- GIVEN INSTRUCTION A -
Copy out the listing below of living things named from kingdom down to common name, line for line, and leave out every picture.

- DOCUMENT EXCERPT -
We have a long-time user on Travel.SE who has, for whatever reason, gotten overly frustrated, changed his account name, and unaccepted everything, wiping his answers and turning his questions into garbage. What's the accepted process for dealing with this as a moderator? :(
|
|
Revert his edits. If he continues to vandalize his posts, a suspension would be appropriate. In general, the content license on Stack Exchange prevents users from taking their ball and going home. Their name can be removed from their contributions (either manually or by deleting the account, if that's what they want), but they can't revoke the permission they gave us in the first place to republish the content. More details on the licensing here: Why can I only delete 5 posts in a day? Is this legal? Now, this naturally applies mainly to stuff you want to keep in the first place. If someone's deleting their posts and they suck, you don't have to take the hard line. :) While you're restoring content, also don't forget to start a dialog with the user. It's fairly rare for an established user to just up and rage, so there's usually something going on that triggers their outburst and often can be fixed. See Thorsten's answer for more. |
||||
|
|
|
The very first question which comes into my mind: I cannot know what exactly happened because Mark does not say what happened, but destroying content means that (if the user is supposed to act normal) feels to have been treated badly by SE. Which can have several reasons and must not be discussed in detail, but if it is a long-time user and he provided valuable answers (you do not want that his answers are deleted, else you would not care anyway), there is something wrong. I miss something from the answer of Anna because it seems detached from the user itself, it only views it from a moderator perspective.

- INFORMATION PROVIDED -
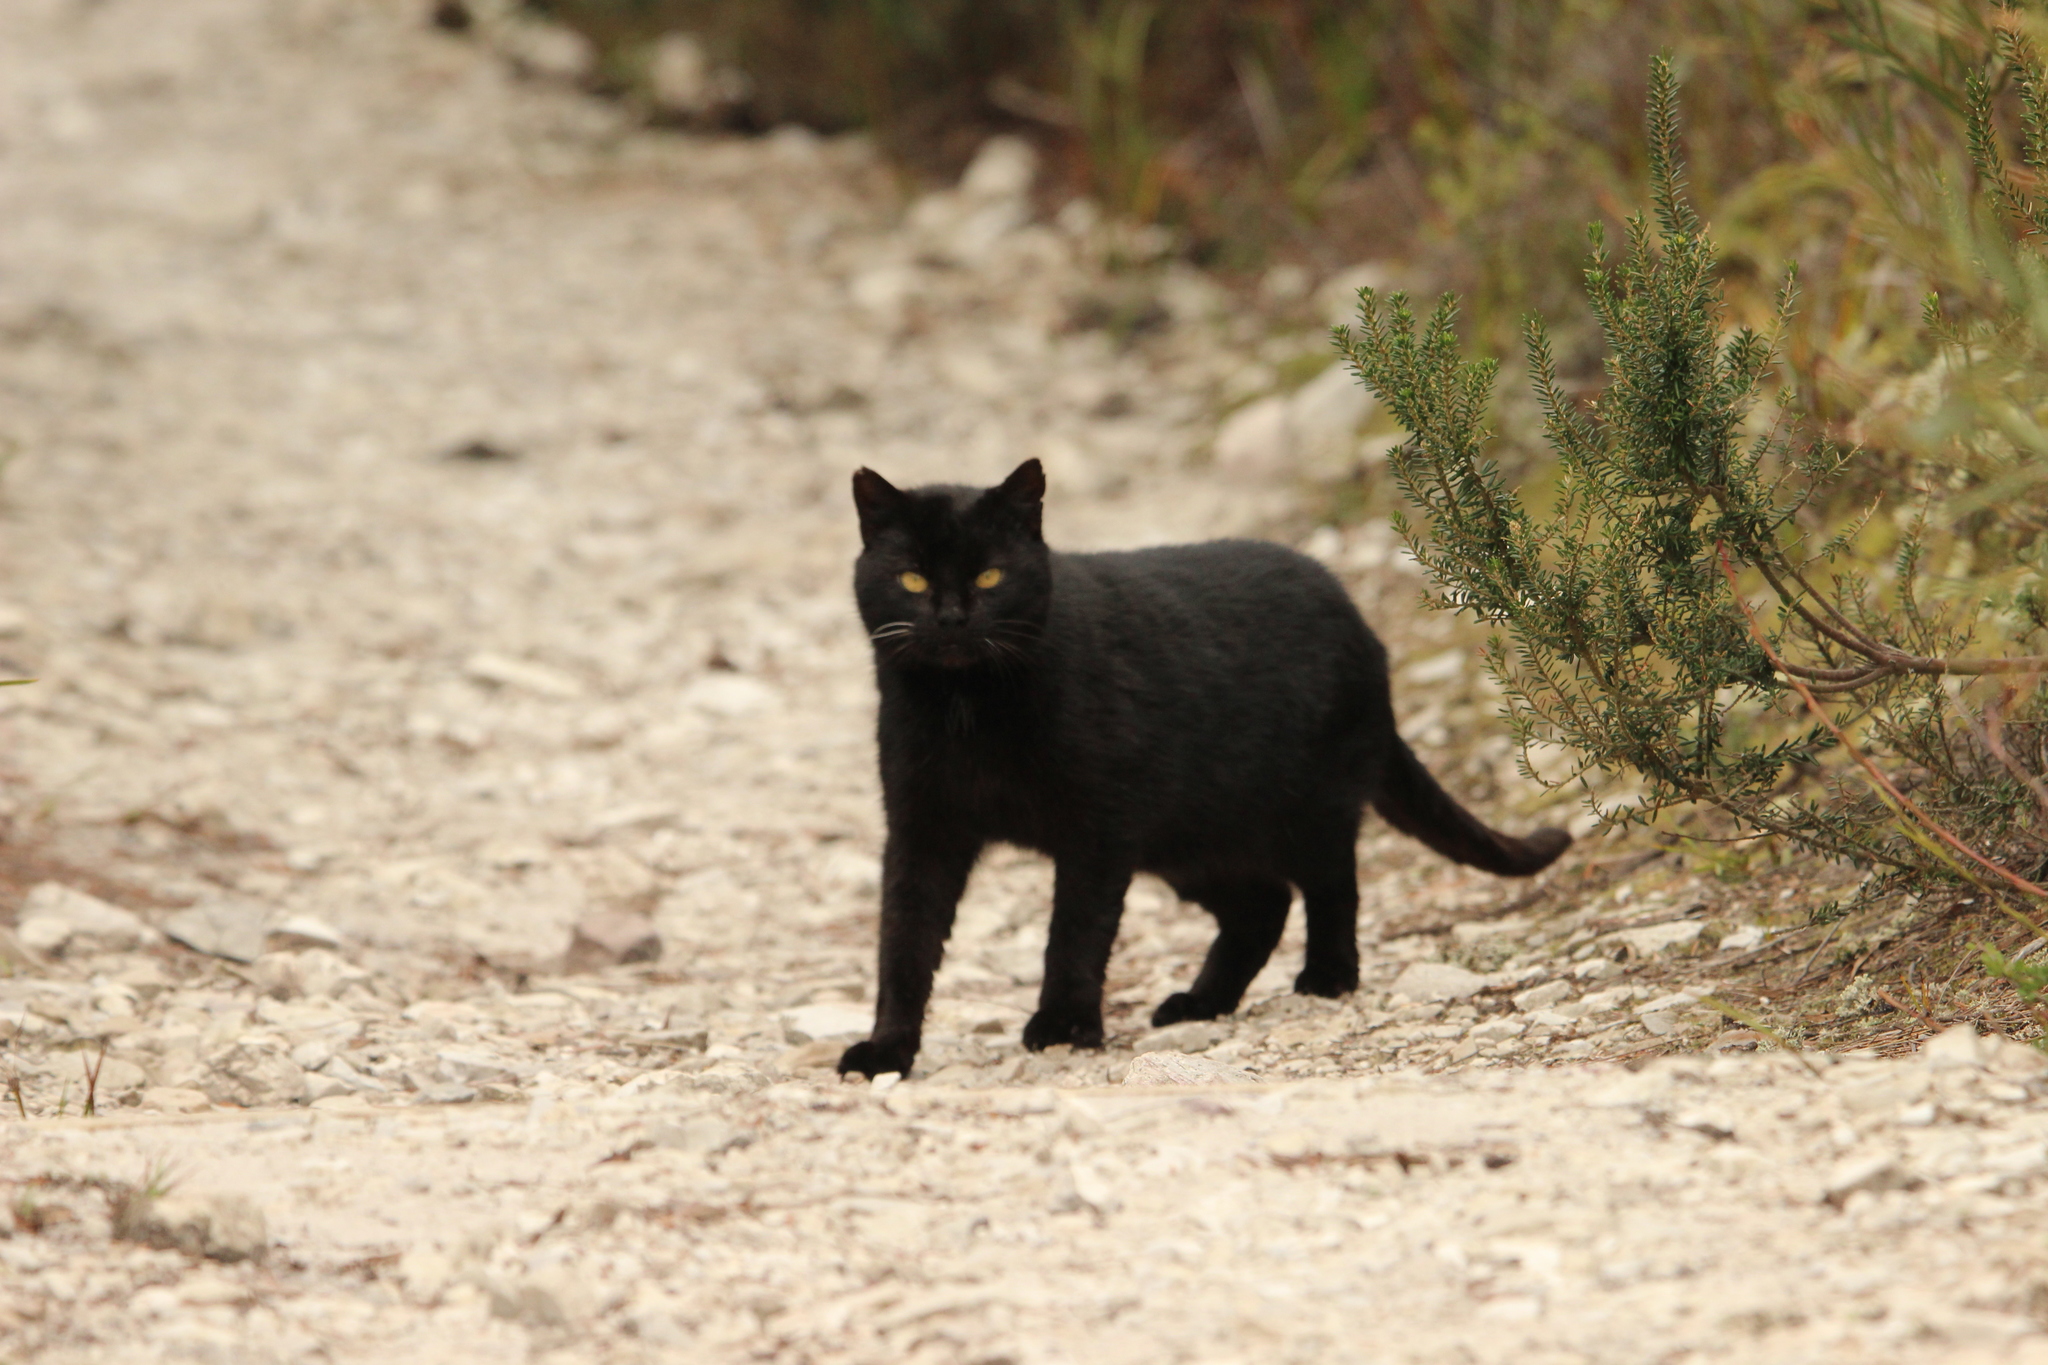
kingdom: Animalia
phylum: Chordata
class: Mammalia
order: Carnivora
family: Felidae
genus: Felis
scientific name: Felis catus
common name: Domestic cat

- GIVEN INSTRUCTION B -
In the moderation thread above, rewrite the paragraph that starts "Revert his edits." as a short list that keeps its main facts.

- EXERCISE RESULT A -
kingdom: Animalia
phylum: Chordata
class: Mammalia
order: Carnivora
family: Felidae
genus: Felis
scientific name: Felis catus
common name: Domestic cat

- EXERCISE RESULT B -
- Revert the user's edits. If he keeps vandalizing his posts, a suspension would be appropriate.
- The Stack Exchange content license stops users from taking their content back. Their name can be removed from their posts, either by hand or by deleting the account, but they can't revoke the permission they gave to republish the content.
- More on the licensing: "Why can I only delete 5 posts in a day? Is this legal?"
- This mainly applies to content worth keeping. If the deleted posts are poor, there's no need to take the hard line.
- While restoring content, start a dialog with the user. Established users rarely rage for no reason, and whatever set them off can often be fixed. See Thorsten's answer for more.